I was just informed that the major German daily paper Die Welt just did a story on the WEF forum event I posted about this morning with and led off with my being turned down – pretty funny. (HTML Version or PDF Version) Since it’s in German, I don’t understand all of it, but a quick translation tells me that the reporter garnered most his information from my blog. My quote is not from a phone conversation or email exchange – it’s from a blog post. The opening paragraph:
Ben Casnocha ist 17 Jahre alt, und das ist nicht alt genug. Der Schüler aus San Francisco ist Vorsitzender des Verwaltungsrates von Comcate. Comcate produziert Software für Stadtverwaltungen. Casnocha hat die Firma gegründet, als er 14 war, Firmensitz war sein Kinderzimmer. Heute hat das kleine Unternehmen als Kunden eine ganze Reihe von Kommunen und dazu einen neuen, erfahrenen Chef. Casnocha muß das Tagesgeschäft nicht mehr selbst erledigen, darum konnte er zum Schüleraustausch nach Zürich reisen.
In the men’s bathroom in the UN European Headquarters in Geneva they had a flyer above the urinal that said something in French and then the English version: “Please use the black gum button on the floor to flush the water after using the urinals.” Someone took a pen and crossed out “use” and wrote “press” and crossed out “gum” and wrote “rubber.” Underneath that s/he then wrote “USA!” Here’s a picture.
At my high school people post flyers above urinals advertising events and whatnot. Someone will post a flyer about a meeting on AIDS in Africa and someone will write some horrible thing like “Quarantine Africans!” or “Jane is hot!!!” (if Jane is organizer). Stupid shit like that.
I didn’t think I’d see the same thing at the UN. And people wonder why the US has a poor image abroad.

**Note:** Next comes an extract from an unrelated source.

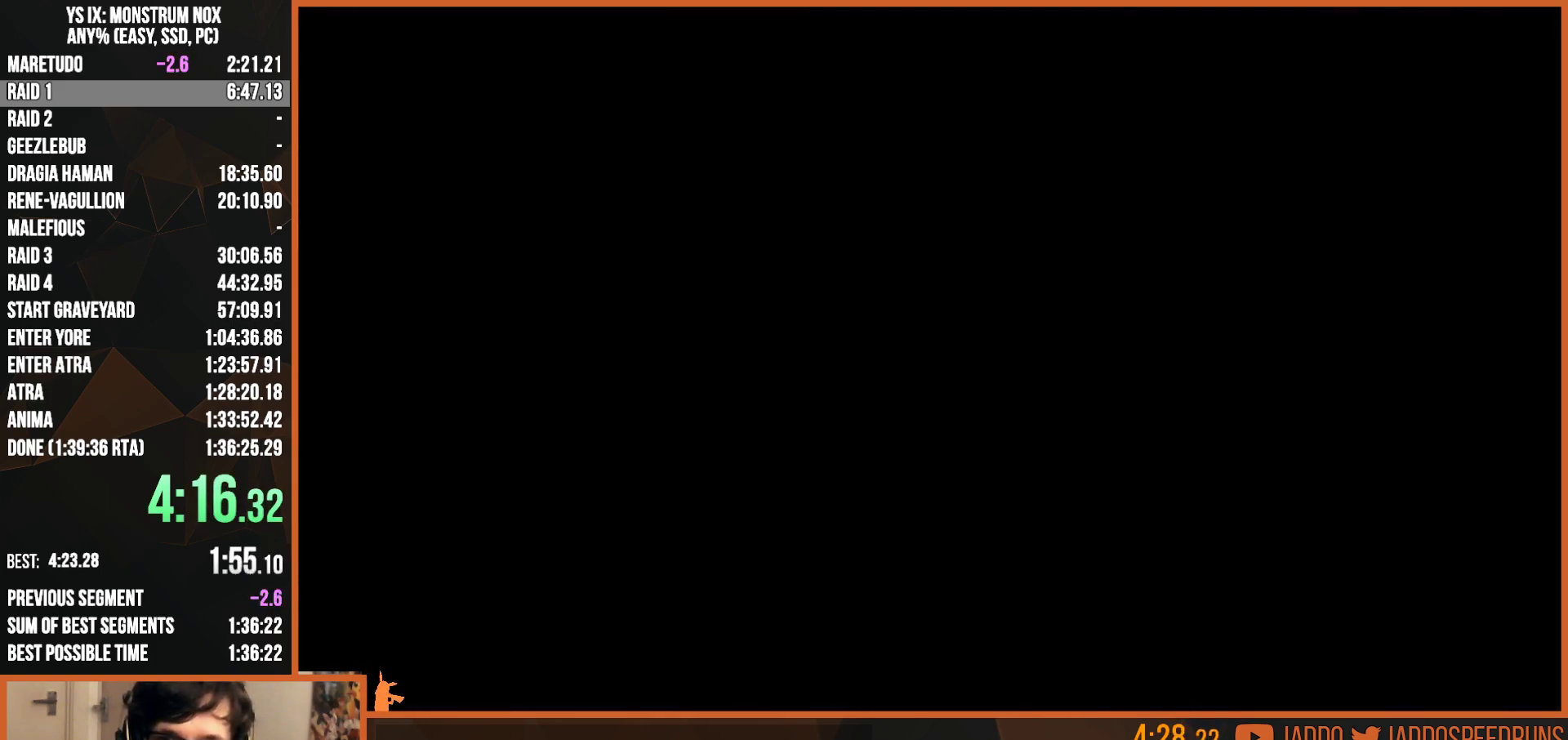
{"buttons": ["R1"], "left_stick": "center", "right_stick": "center", "events": [[50, "CROSS", "down"], [67, "CROSS", "up"], [133, "CROSS", "down"], [167, "CROSS", "up"], [233, "CROSS", "down"], [267, "CROSS", "up"], [333, "CROSS", "down"], [367, "CROSS", "up"], [433, "CROSS", "down"], [467, "CROSS", "up"]]}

I’ve seen some chatter on the blogosphere about the “attention economy” and how we are more stressed for time than ever before. Wrong. We have MORE time than ever before. Things that used to take days or weeks now take hours. There have always been 24 hours in each day and there always will be. Trying to “find more time” is a stupid approach since you don’t control the clock. Here’s what you can control: your use of energy. Personal energy is a renewable resource. If you know yourself (a big IF), you should know which activities re-charge your energy supply. When we completely melt down under stress or lack of time, usually it’s just because our energy supply is low, not because we don’t have enough “time”. Remember, each thought and each action has an energy consequence. Use it and re-charge it wisely.